We dunked them in wood hardener for a few hours (or sometimes overnight), then dried for 24 hours. This helped keep the finishing cuts from tearing out at the grain and maybe contributed a bit of tensile strength to the blanks. I'd guess it penetrates about 30 thou into the surface of the wood based on how the cuts behaved.
At this point we spent a fair bit of time figuring out exactly how big to make things, which required a lot of fiddly measuring of things. We got it wrong a couple times...

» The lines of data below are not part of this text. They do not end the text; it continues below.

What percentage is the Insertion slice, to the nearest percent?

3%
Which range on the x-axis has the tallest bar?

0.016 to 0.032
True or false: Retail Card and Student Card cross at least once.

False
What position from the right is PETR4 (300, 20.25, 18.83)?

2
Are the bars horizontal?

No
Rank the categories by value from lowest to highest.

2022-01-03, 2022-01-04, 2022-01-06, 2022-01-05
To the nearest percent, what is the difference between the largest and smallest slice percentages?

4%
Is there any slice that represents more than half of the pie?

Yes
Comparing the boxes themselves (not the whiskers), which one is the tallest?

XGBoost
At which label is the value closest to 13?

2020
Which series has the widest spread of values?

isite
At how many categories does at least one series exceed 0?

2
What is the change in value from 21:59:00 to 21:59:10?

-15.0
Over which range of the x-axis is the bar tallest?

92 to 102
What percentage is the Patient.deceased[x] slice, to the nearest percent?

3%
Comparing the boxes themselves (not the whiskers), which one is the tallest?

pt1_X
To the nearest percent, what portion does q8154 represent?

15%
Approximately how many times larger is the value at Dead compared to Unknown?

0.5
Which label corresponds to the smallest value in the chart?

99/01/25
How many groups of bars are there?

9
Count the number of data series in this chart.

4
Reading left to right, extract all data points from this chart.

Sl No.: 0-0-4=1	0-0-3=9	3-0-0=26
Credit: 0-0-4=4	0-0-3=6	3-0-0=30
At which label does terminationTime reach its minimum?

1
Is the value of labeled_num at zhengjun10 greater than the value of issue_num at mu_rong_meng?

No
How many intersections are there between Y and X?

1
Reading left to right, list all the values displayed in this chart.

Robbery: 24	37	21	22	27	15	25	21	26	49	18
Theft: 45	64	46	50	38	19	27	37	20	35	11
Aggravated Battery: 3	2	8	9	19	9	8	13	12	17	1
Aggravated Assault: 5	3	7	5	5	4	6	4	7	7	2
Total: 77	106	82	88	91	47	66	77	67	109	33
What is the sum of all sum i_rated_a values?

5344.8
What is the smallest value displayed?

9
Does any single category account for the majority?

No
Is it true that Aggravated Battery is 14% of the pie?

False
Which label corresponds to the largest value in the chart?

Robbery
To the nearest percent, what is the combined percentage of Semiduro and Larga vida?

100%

To hold the rings for the finish cuts I made a handful of fixtures of two primary types. First, for outside turning, an expanding collet:
This one was a pain to use. The taper on the nut is about 10 degrees which gives a fair bit of expansion but also means that the difference between a tight grip and a snapped ring is about half a turn. I think we scrapped three rings due to that alone; wood really does not like tension. Combining the taper and the nut in one part gave about a 10 thou repeat error as the taper and the threads are not exactly concentric. It'd be better to have a separate tapered part that could self-center and a bolt/nut that just provides the tension. There's some challenge in that, though, as this fixture needs to be safe for hand file work (so the less stuff sticking out the end, the better) and the diameter is pretty small.
The lip on the fixture is quite handy for getting the sides of the ring square and parallel. We hand-filed the radius profile on the ring at this point. A bright white background and a magnifier makes for some pretty precise eyeballing!
Once the outside was done, we fit them into a contracting collet that we used to finish the inner diameter:
This was a bit easier to use, but a couple of these missed the lip on the inside that makes life easy. The inner radius we did with sandpaper.
After that, we finished the rings with a bunch of hand sanding and several coats of wipe-on polyurethane. It gives a pretty good finish and doesn't stick to skin the way some finishes tend to.
The finished product:
and an extra detail on the oak ring:
Yeah they do! I get why swarf looks pretty but people make way too big a deal about it. Delrin -- what I made the fixtures from -- is fun for roughing cuts; you can get the feed rate up fast enough for it to stop stringing and ball up into tiny chips that shower all over. Also a good way to learn to keep your mouth shut while running the machine.